Every genome in Galaxy needs to have a unique identifier (called the build identifier or dbkey). For our example, the identifier will be a_example_1.
Python package management tools
DO NOT DO THIS NOW: This has already been done on the AMI.
First, install a few packages that will allow us to index our data. At the terminal, enter:
$ sudo apt-get install python-dev python-setuptools python-pip
Do not do this now either. This has already been done on your image.
This would install some support files needed by Python. Next type
$ sudo pip install bx-python
This would install the bx-python package, a collection of scripts and Python libraries for working with genomic and comparative genomic data.
Get datasets for our genome
Now, we will download the datasets for our example genome:
$ mkdir tool-data/a_example_1 $ cd tool-data/a_example_1 $ wget ftp://ftp.gmod.org/pub/gmod/Courses/2012/SummerSchool/Galaxy/a_example_1.maf $ wget ftp://ftp.gmod.org/pub/gmod/Courses/2012/SummerSchool/Galaxy/a_example_1.2bit
- Note: These files are also available on the image in /home/ubuntu/Galaxy/Data/.
Next, we will use the script maf_build_index.py (put in /usr/local/bin/ when bx-python was installed) to create a binary index that allows fast selection of alignments from a MAF file:
$ maf_build_index.py a_example_1.maf $ ls a_example_1.2bit a_example_1.maf a_example_1.maf.index $ cd ~/Galaxy/galaxy-dist
Edit configuration files
We now need to edit several configuration files to inform Galaxy of the existence of our genome, and of these associated datasets.
NOTE: these are TAB separated files, and it is important that the tabs are in the right places. If you have trouble cutting and pasting from the wiki, you can cut and paste from this text file instead:
Add this line to tool-data/shared/ucsc/builds.txt
a_example_1 Example genome
Add this to tool-data/alignseq.loc
seq a_example_1 /home/ubuntu/Galaxy/galaxy-dist/tool-data/a_example_1/a_example_1.2bit
Add this to tool-data/maf_index.loc
a_example_1 with 3 other species a_example_1_3way a_example_1 a_example_1,apiMel2,n_vitripennis_20100409,dm3 /home/ubuntu/Galaxy/galaxy-dist/tool-data/a_example_1/a_example_1.maf
Now, stop and start your running Galaxy with
<Control-C> $ sh run.sh --reload
Create dataset using new genome build
Now let's see if our new data is available in Galaxy. Click Get Data → Upload File.

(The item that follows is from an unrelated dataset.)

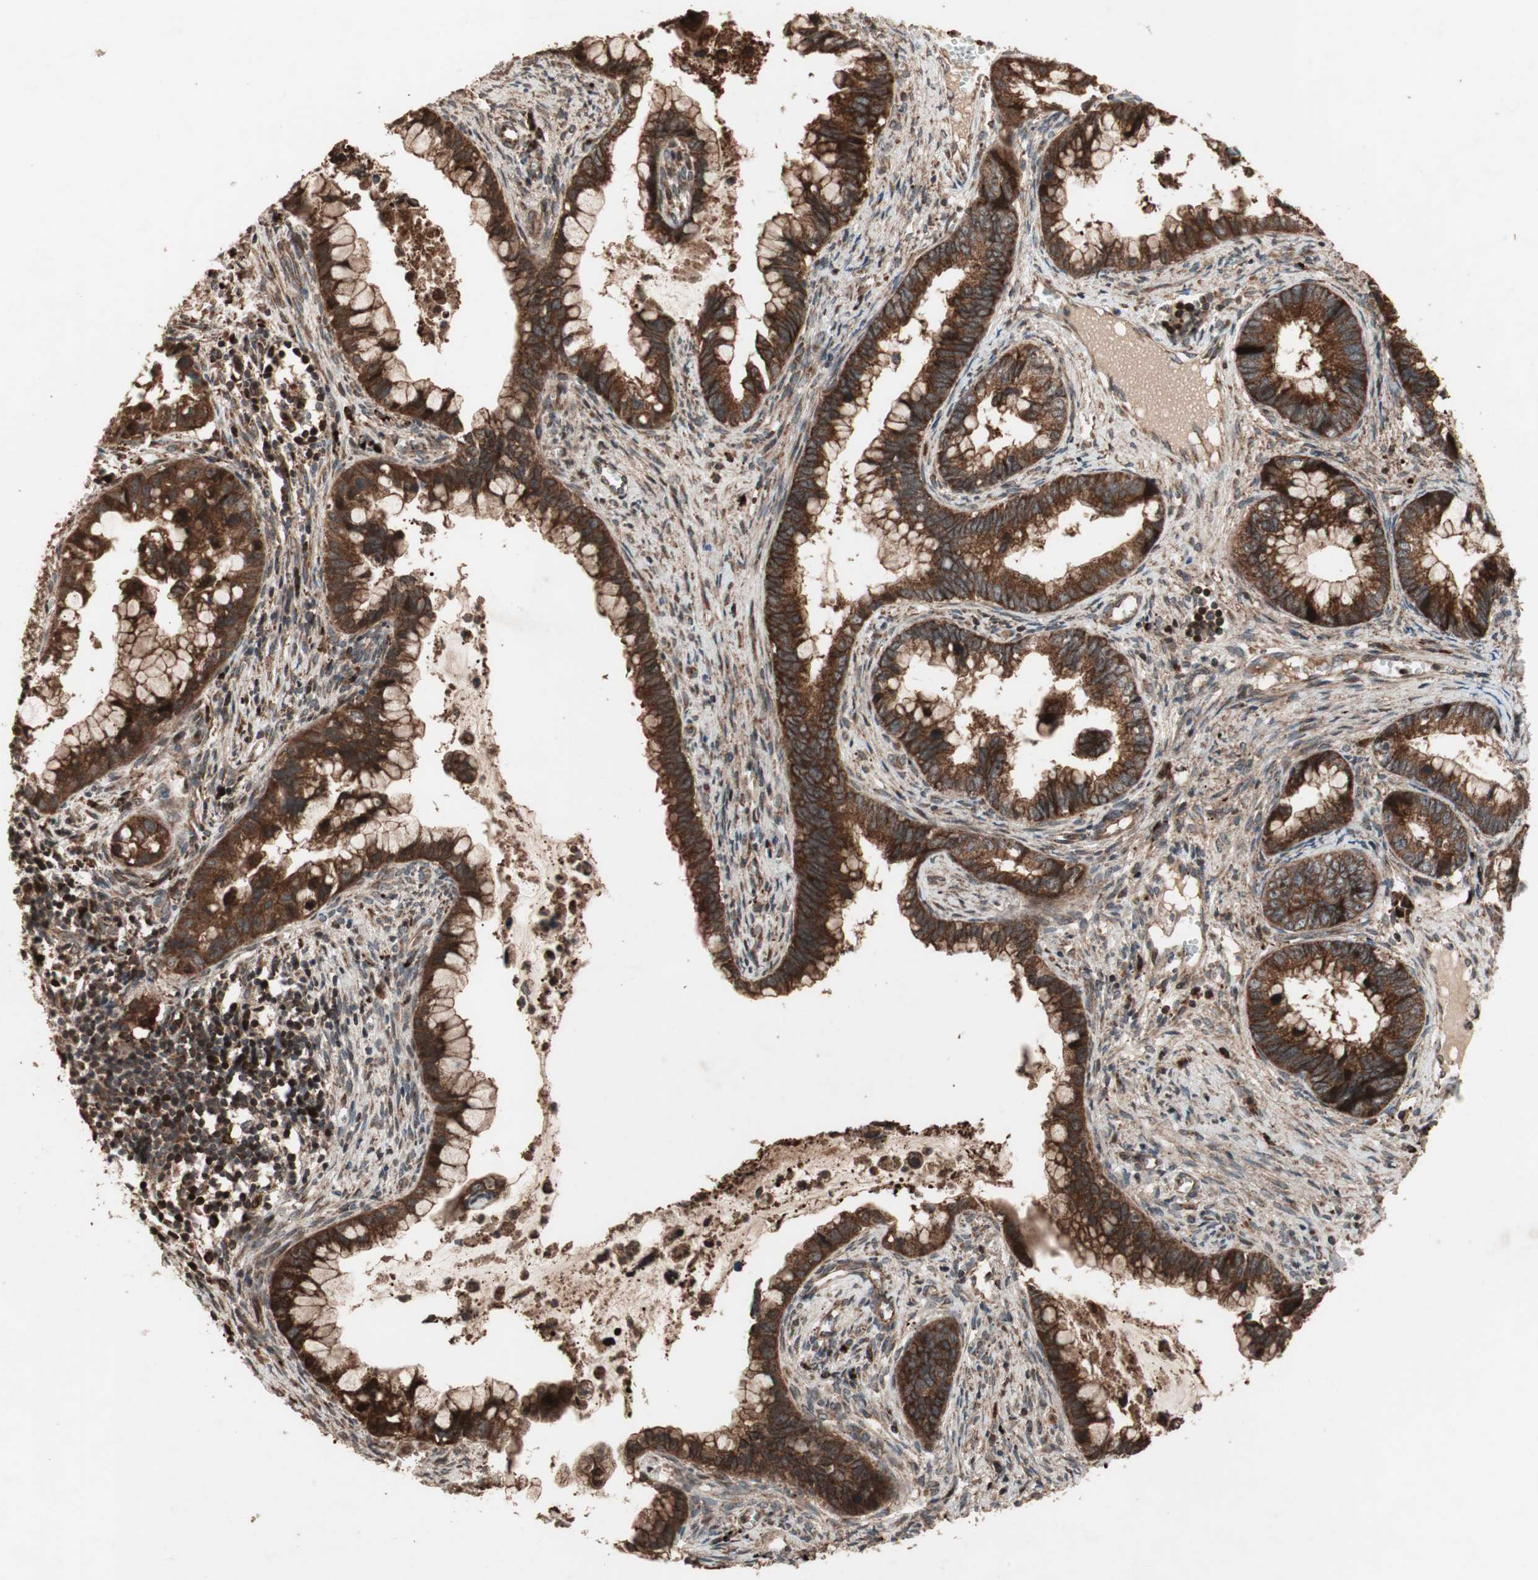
{"staining": {"intensity": "strong", "quantity": ">75%", "location": "cytoplasmic/membranous"}, "tissue": "cervical cancer", "cell_type": "Tumor cells", "image_type": "cancer", "snomed": [{"axis": "morphology", "description": "Adenocarcinoma, NOS"}, {"axis": "topography", "description": "Cervix"}], "caption": "Immunohistochemistry (IHC) histopathology image of cervical cancer (adenocarcinoma) stained for a protein (brown), which displays high levels of strong cytoplasmic/membranous expression in approximately >75% of tumor cells.", "gene": "RAB1A", "patient": {"sex": "female", "age": 44}}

Paste the following into the URL/Text box:
scaffold0 450 650 scaffold0 2000 3000
Set the File Format to bed, make sure Convert spaces to tabs is selected, and click in the Genome: box. You should be able to find your genome by typing example.
Extract sequence corresponding to these intervals
In the Tools menu, click Fetch Sequences → Extract Genomic DNA.

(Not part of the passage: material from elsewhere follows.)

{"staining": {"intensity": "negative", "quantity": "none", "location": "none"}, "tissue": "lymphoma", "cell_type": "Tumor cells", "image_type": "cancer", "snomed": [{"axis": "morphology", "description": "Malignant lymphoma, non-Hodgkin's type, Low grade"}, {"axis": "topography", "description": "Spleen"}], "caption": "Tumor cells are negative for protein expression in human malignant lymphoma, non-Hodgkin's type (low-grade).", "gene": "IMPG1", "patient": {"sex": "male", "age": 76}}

The tool interface should open in the main panel. The default values are probably fine (make sure the dataset you just created is selected). Click Execute. A new dataset will be created containing the DNA for your regions of interest.
Extract multiple alignments corresponding to these intervals
In the Tools menu, click Fetch Alignments → Extract MAF Blocks.
The tool interface will open in the main panel. Again, the defaults should be reasonable, but click Select All to do alignments to all other species. Click Execute. A new dataset will be created containing alignments corresponding to your intervals of interest.